» **Bounding box coordinate data**:
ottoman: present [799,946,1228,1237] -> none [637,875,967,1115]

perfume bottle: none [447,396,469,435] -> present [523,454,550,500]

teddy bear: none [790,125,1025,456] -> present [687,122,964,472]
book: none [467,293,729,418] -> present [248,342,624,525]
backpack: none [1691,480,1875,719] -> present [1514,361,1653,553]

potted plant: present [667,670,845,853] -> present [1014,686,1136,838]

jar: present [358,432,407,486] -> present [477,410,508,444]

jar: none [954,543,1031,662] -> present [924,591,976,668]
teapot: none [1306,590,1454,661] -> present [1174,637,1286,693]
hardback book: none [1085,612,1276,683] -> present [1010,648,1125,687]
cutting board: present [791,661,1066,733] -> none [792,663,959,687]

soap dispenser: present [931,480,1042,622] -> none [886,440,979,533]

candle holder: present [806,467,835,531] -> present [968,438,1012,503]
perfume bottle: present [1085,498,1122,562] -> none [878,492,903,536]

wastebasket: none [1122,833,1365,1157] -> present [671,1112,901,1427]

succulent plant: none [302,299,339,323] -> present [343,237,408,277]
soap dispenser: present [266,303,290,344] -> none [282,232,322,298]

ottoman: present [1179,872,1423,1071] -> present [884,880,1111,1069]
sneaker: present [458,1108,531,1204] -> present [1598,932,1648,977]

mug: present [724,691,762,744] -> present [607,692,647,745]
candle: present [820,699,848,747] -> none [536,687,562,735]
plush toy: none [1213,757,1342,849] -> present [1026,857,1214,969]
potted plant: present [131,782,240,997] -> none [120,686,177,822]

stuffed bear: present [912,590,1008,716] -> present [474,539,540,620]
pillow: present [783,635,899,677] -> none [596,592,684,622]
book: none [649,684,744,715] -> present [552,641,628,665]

» **Instructions to follow**:
Nothing should be returned except the lines from the first line of the data above through the line with "book: none [467,293,729,418]", each one exact.

» **Solution to this task**:
ottoman: present [799,946,1228,1237] -> none [637,875,967,1115]

perfume bottle: none [447,396,469,435] -> present [523,454,550,500]

teddy bear: none [790,125,1025,456] -> present [687,122,964,472]
book: none [467,293,729,418] -> present [248,342,624,525]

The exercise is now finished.